* [Work instructions]: In the listing below, a line holding "pinky tip: (315, 633)" and a line holding "pinky dip: (1238, 654)" mark the range. Retype both exactly, with all lines between them.
----------
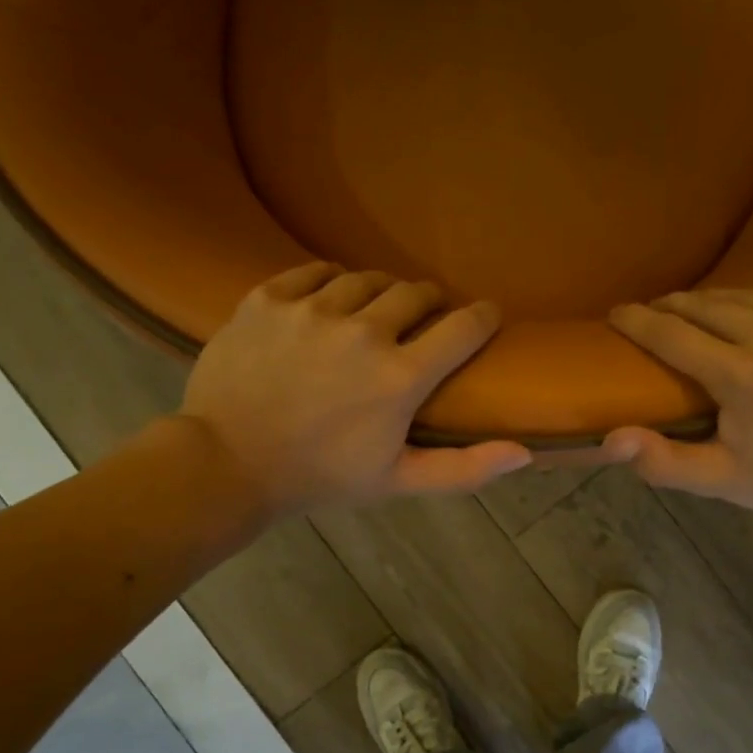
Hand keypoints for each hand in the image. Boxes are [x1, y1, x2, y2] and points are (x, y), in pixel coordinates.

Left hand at [181, 263, 530, 516]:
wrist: (227, 464)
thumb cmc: (320, 477)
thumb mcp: (397, 481)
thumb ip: (464, 467)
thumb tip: (525, 454)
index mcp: (399, 378)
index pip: (463, 328)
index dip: (483, 316)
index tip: (486, 315)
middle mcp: (362, 332)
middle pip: (416, 292)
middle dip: (430, 302)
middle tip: (425, 317)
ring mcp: (311, 310)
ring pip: (366, 278)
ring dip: (381, 291)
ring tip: (376, 308)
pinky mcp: (268, 298)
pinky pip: (314, 272)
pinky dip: (331, 282)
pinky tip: (329, 300)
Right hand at [602, 287, 752, 518]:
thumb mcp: (717, 480)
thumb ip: (662, 461)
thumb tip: (610, 439)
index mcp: (741, 377)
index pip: (671, 333)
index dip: (637, 321)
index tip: (616, 315)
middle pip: (707, 304)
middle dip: (674, 307)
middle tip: (656, 314)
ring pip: (748, 294)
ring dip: (717, 303)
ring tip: (701, 315)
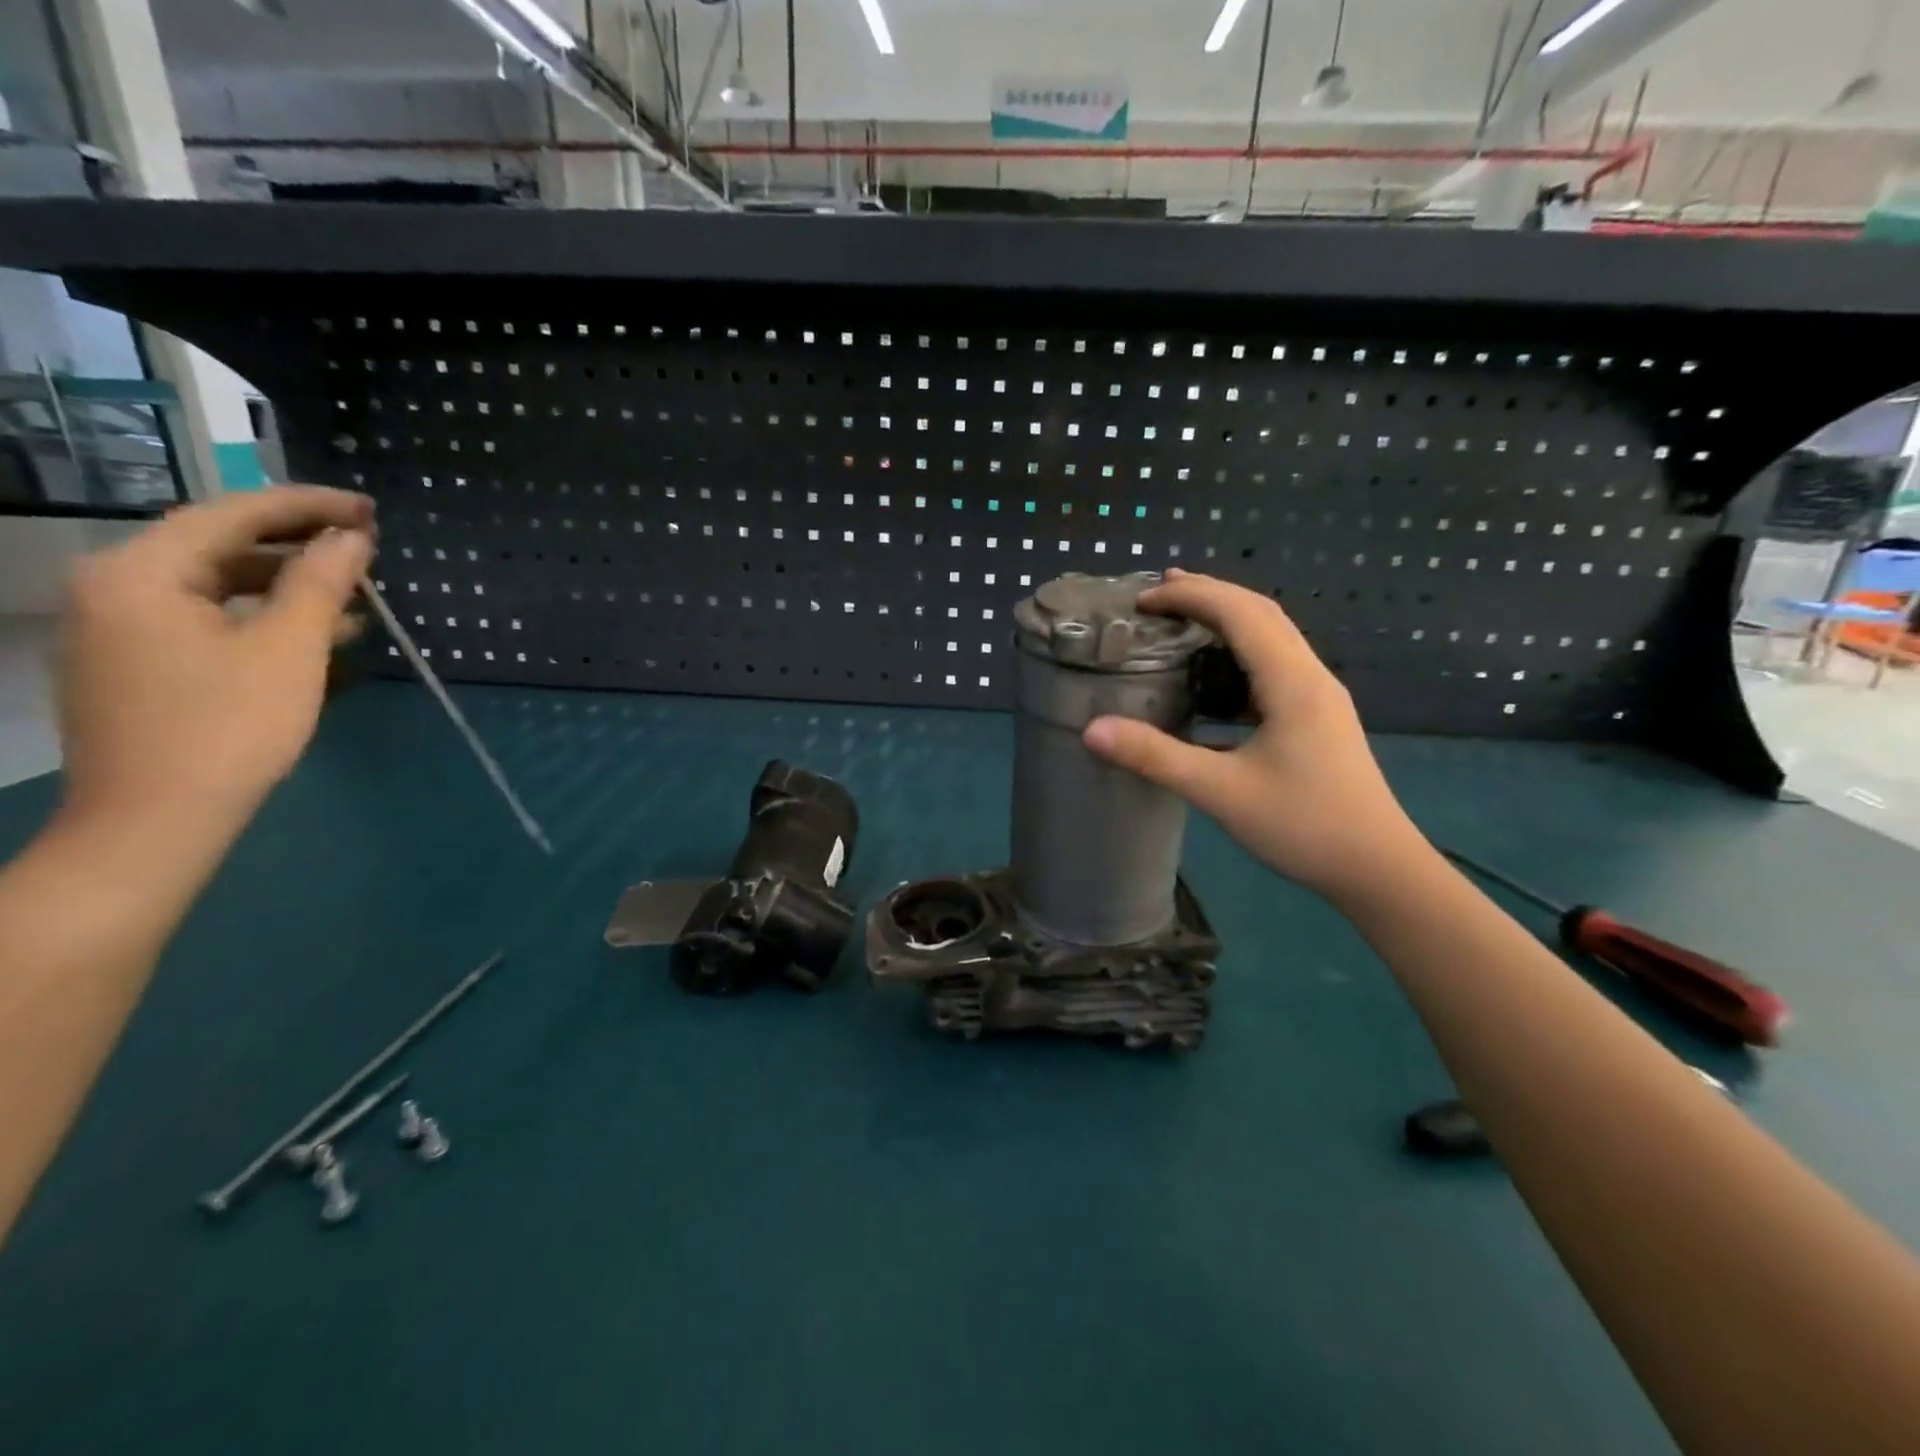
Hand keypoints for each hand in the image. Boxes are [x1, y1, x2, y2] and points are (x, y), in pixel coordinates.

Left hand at [57, 487, 374, 829]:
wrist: (156, 820)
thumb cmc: (228, 726)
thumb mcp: (288, 648)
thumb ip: (320, 583)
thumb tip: (352, 537)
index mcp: (138, 572)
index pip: (230, 515)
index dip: (306, 506)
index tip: (367, 509)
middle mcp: (112, 587)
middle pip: (216, 545)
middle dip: (297, 544)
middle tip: (365, 544)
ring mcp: (117, 628)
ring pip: (213, 585)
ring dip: (286, 584)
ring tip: (355, 593)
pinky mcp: (133, 663)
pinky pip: (204, 618)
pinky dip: (260, 616)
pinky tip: (315, 633)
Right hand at [1082, 569, 1422, 903]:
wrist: (1377, 869)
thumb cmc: (1304, 826)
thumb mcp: (1221, 792)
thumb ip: (1155, 757)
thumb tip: (1092, 730)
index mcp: (1292, 681)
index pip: (1240, 613)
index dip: (1190, 596)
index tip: (1141, 601)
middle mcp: (1310, 676)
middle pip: (1260, 612)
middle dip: (1208, 594)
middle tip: (1157, 595)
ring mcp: (1319, 696)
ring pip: (1271, 637)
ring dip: (1226, 620)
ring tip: (1182, 621)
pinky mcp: (1317, 718)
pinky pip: (1274, 666)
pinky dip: (1238, 654)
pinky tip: (1213, 679)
----------
* [Task result]:
pinky tip: (315, 633)
Right hand at [1082, 569, 1422, 903]:
wrist: (1377, 869)
thumb cmc: (1304, 826)
thumb mcp: (1221, 792)
thumb ip: (1155, 757)
thumb tip: (1092, 730)
index mcp: (1292, 681)
index pip: (1240, 613)
index dip: (1190, 596)
index tip: (1141, 601)
middle mcp: (1310, 676)
middle pip: (1260, 612)
middle dip: (1208, 594)
middle tip: (1157, 595)
ring mcp: (1319, 696)
ring pip: (1271, 637)
ring dip: (1226, 620)
ring tip: (1182, 621)
pinky mcp: (1317, 718)
pinky pip: (1274, 666)
pinky dip: (1238, 654)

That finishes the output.